お客様が以前使用していたシステムの一部は、15年以上 UI/UX の改良が行われておらず、常に操作しづらい状態でした。現場調査では、初めて触れる方が操作場所を把握できず、誤操作や作業停止が発生することも多く見られました。システム刷新後のアンケートでは、「操作が簡単になり、以前は数十分かかっていた作業が1分以内で完了するようになり、業務効率の向上を実感できた」との声をいただきました。倉庫現場の従業員も一人ひとりのユーザーであり、分かりやすく使いやすいシステムを提供することで、業務効率や業務満足度の向上に直結することが示されています。

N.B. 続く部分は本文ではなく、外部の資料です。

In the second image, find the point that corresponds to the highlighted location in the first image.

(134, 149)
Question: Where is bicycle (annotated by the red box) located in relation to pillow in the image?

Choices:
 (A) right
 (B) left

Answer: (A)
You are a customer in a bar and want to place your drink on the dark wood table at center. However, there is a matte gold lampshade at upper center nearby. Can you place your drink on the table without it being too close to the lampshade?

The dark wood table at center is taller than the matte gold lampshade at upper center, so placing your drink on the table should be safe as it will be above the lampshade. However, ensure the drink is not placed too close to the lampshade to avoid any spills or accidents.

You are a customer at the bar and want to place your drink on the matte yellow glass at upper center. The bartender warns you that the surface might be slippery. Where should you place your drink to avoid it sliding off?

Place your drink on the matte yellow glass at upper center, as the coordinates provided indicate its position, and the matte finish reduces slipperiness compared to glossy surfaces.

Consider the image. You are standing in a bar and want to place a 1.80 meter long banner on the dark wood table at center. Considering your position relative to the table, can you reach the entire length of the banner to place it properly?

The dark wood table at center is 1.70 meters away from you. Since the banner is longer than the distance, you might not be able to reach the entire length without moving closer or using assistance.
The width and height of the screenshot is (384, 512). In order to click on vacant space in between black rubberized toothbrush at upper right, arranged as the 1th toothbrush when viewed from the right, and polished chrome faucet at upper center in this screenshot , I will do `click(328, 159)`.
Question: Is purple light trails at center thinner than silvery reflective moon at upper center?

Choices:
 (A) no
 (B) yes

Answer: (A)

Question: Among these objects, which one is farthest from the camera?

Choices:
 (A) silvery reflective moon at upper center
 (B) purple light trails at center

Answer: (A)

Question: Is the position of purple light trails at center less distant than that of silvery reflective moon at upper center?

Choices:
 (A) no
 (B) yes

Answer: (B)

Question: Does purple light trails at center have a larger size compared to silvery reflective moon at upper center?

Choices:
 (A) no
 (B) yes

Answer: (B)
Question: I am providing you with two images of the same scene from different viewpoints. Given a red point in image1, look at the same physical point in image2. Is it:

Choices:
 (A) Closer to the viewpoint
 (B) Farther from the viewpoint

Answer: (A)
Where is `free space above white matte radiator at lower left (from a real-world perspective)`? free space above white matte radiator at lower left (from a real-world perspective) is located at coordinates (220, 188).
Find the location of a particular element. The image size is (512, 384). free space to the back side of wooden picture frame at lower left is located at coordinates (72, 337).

Beaconと呼ばれる新技術の導入、WMSの更なる有効活用で業務効率化を推進
世界では次々と新しい技術が登場しています。WMS分野では、Beacon のほか、センサーと画像認識を組み合わせた製品や IoT、特に在庫管理向けの IoT 重量計などが実用化され、導入が進んでいます。新技術導入の課題の一つは、既存システムで対応できるかどうかです。大企業では定期的にシステム刷新(リプレイス)が行われますが、中小・中堅企業では30年以上前のシステムを使い続ける例もあります。
しかし、国際競争が激化する中、人手に頼らず機械やロボットで業務を管理する企業と、多くの従業員で人力管理を行う企業では、中長期的に大きな差が生まれます。前者は人件費を新たな投資に回せますが、後者は投資余力が制限されます。企業が持続的に成長するためには、新技術に目を向け、自社での活用可能性を検討し、メリットがあれば積極的に投資することが不可欠です。